Worldwide, as of July 2020, >13.2 million people have been infected by the severe acute respiratory syndrome coronavirus 2 (SARS-CoV-2) virus. The spectrum of coronavirus disease 2019 (COVID-19) ranges from mild illness to critical illness in 5% of cases. The population infected with SARS-CoV-2 requiring an intensive care unit admission often requires nutrition therapy as part of supportive care. Although the various societal guidelines for critical care nutrition meet most needs for the patient with COVID-19, numerous factors, which impact the application of those guideline recommendations, need to be considered. Since the SARS-CoV-2 virus is highly contagious, several key principles should be considered when caring for all patients with COVID-19 to ensure the safety of all healthcare personnel involved. Management strategies should cluster care, making all attempts to bundle patient care to limit exposure. Healthcare providers should be protected, and the spread of SARS-CoV-2 should be limited by minimizing procedures and other interventions that lead to aerosolization, avoiding droplet exposure through hand hygiene and use of personal protective equipment (PPE). PPE should be preserved by decreasing the number of individuals providing direct patient care and by limiting the number of patient interactions. Enteral nutrition (EN) is tolerated by the majority of patients with COVID-19, but a relatively low threshold for conversion to parenteral nutrition should be maintained if increased exposure to the virus is required to continue EN. This article offers relevant and practical recommendations on how to optimize nutrition therapy in critically ill patients with COVID-19.
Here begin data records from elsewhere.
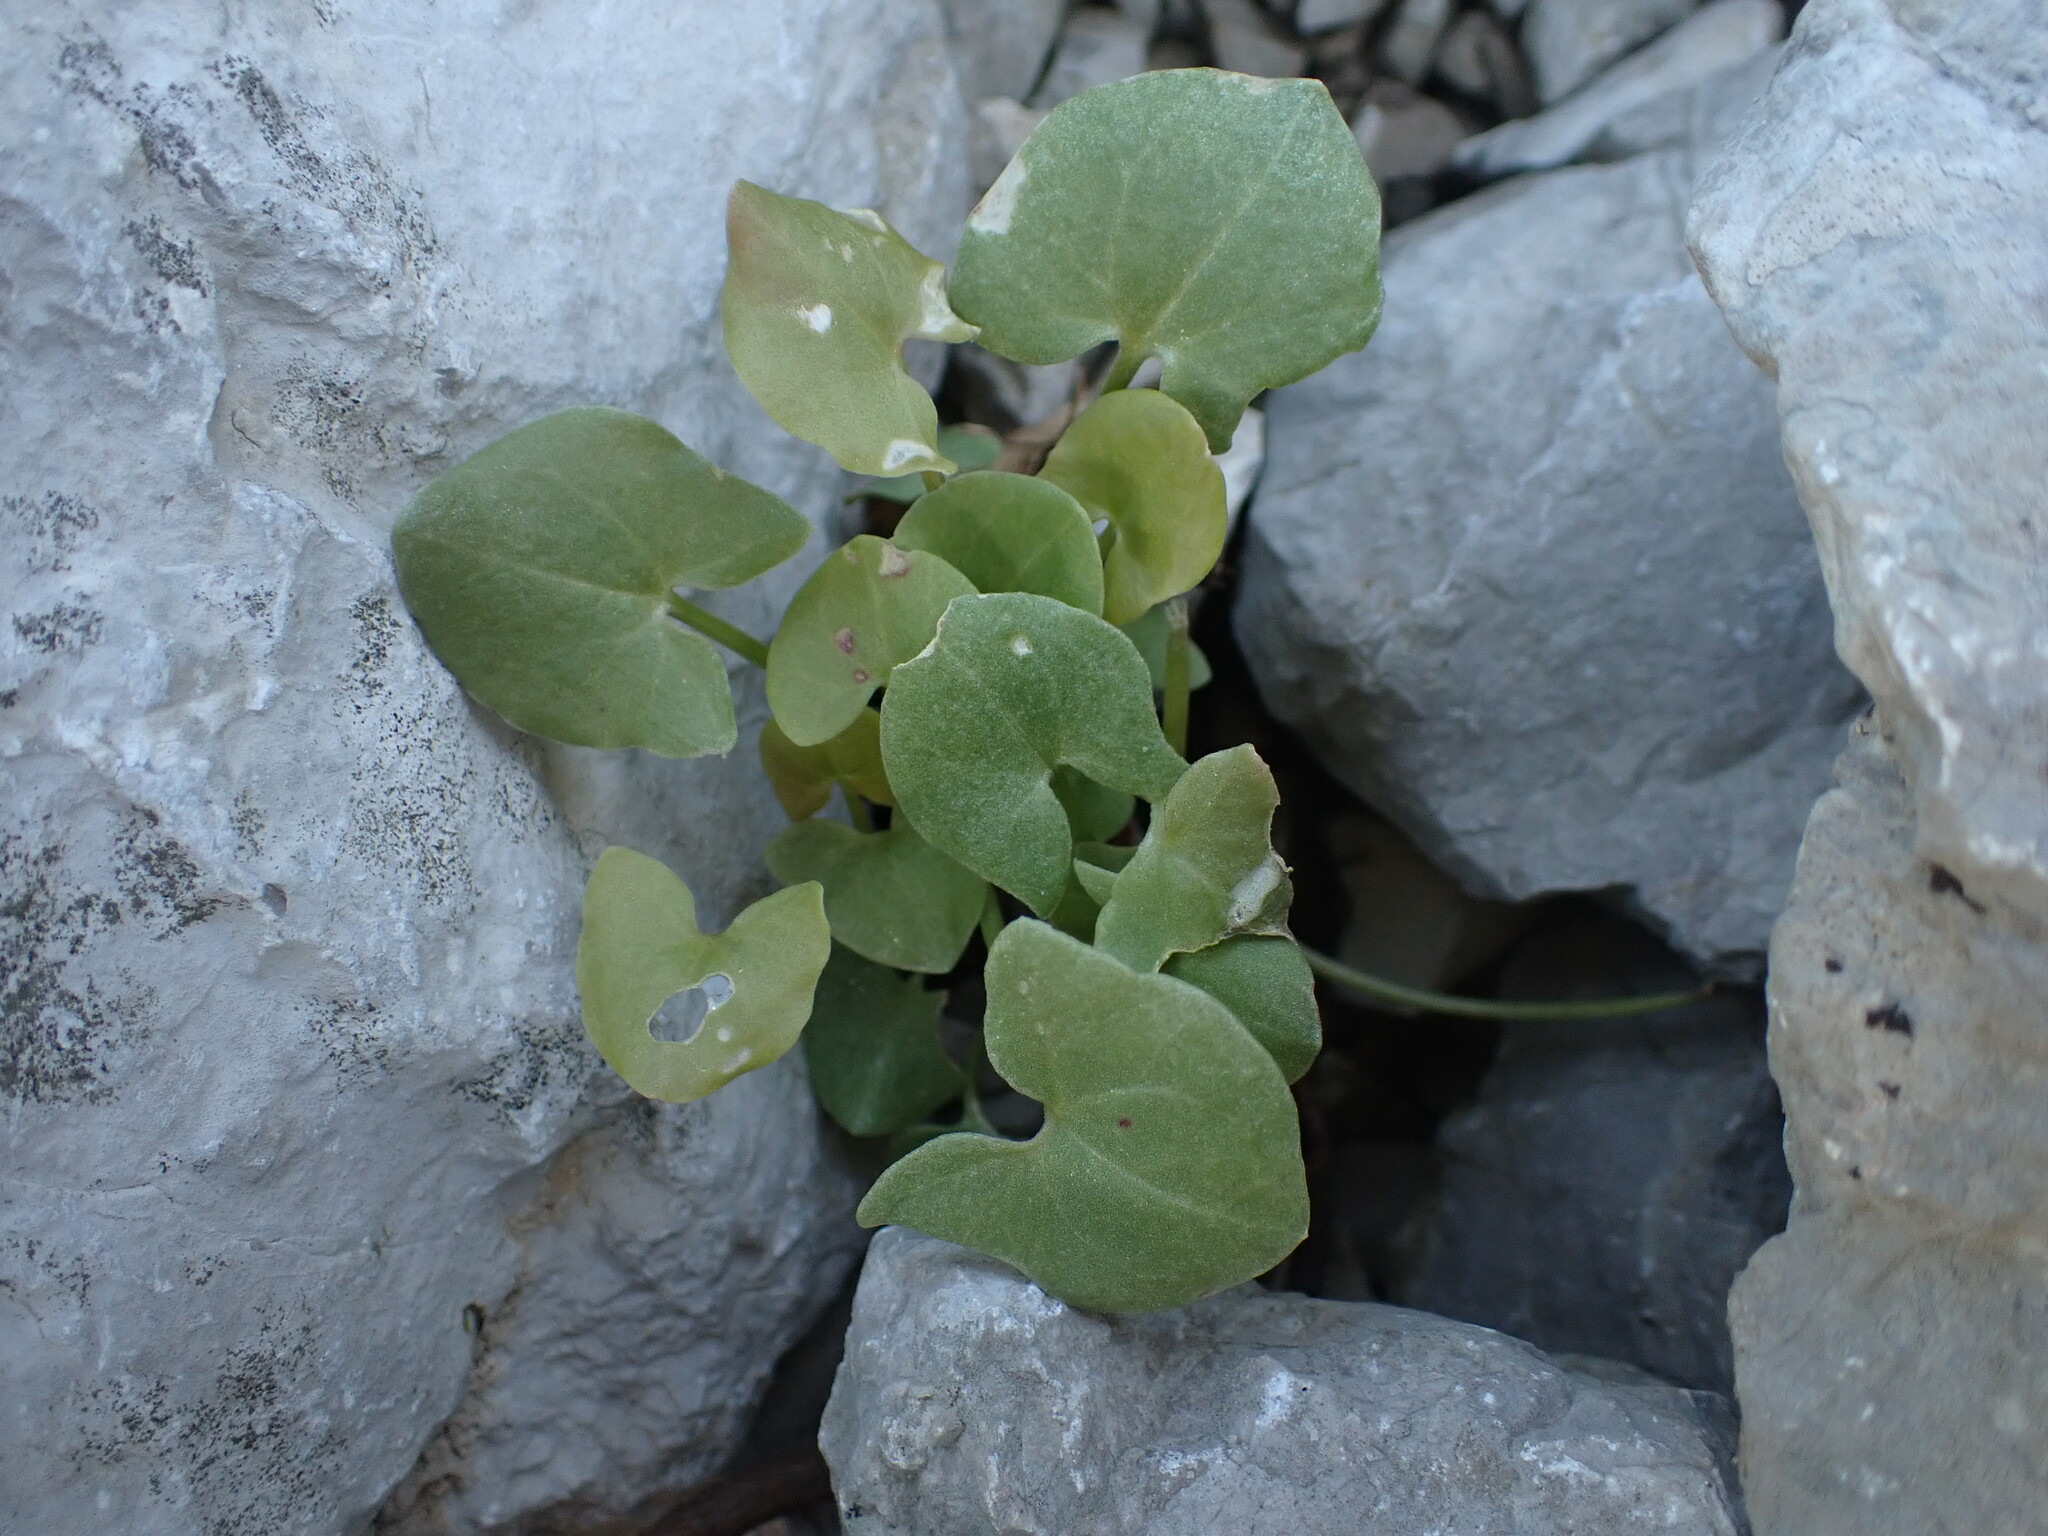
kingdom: Plantae
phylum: Tracheophyta
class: Magnoliopsida
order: Caryophyllales
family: Polygonaceae
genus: Rumex
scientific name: Rumex scutatus
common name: French sorrel
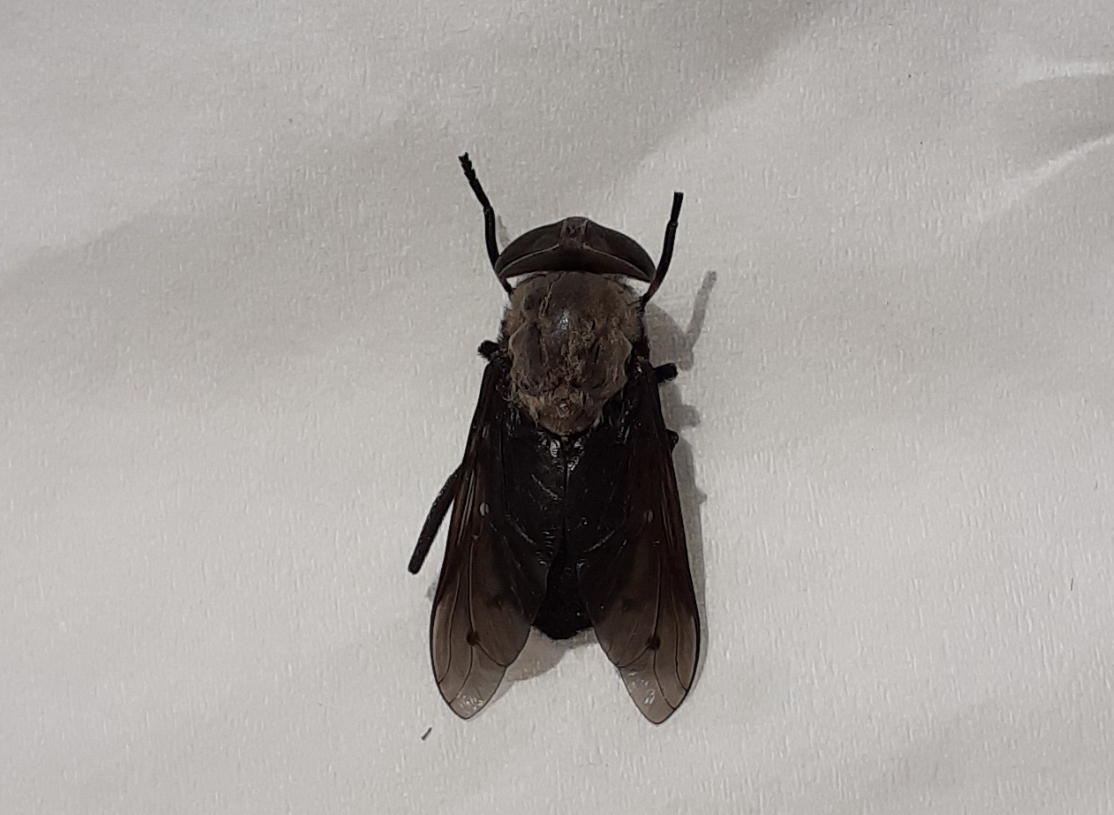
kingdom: Animalia
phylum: Arthropoda
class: Insecta
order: Diptera
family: Tabanidae
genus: Tabanus
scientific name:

Nutrition Therapy in Critically Ill Patients With Coronavirus Disease 2019

In the midst of a coronavirus disease 2019 (COVID-19) pandemic, a paucity of data precludes derivation of COVID-19-specific recommendations for nutrition therapy. Until more data are available, focus must be centered on principles of critical care nutrition modified for the constraints of this disease process, ie, COVID-19-relevant recommendations. Delivery of nutrition therapy must include strategies to reduce exposure and spread of disease by providing clustered care, adequate protection of healthcare providers, and preservation of personal protective equipment. Enteral nutrition (EN) should be initiated early after admission to the intensive care unit (ICU) using a standard isosmolar polymeric formula, starting at trophic doses and advancing as tolerated, while monitoring for gastrointestinal intolerance, hemodynamic instability, and metabolic derangements. Intragastric EN may be provided safely, even with use of prone-positioning and extracorporeal membrane oxygenation. Clinicians should have a lower threshold for switching to parenteral nutrition in cases of intolerance, high risk of aspiration, or escalating vasopressor support. Although data extrapolated from experience in acute respiratory distress syndrome warrants use of fiber additives and probiotic organisms, the lack of benefit precludes a recommendation for micronutrient supplementation. Practices that increase exposure or contamination of equipment, such as monitoring gastric residual volumes, indirect calorimetry to calculate requirements, endoscopy or fluoroscopy to achieve enteral access, or transport out of the ICU for additional imaging, should be avoided. At all times, strategies for nutrition therapy need to be assessed on a risk/benefit basis, paying attention to risk for both the patient and the healthcare provider.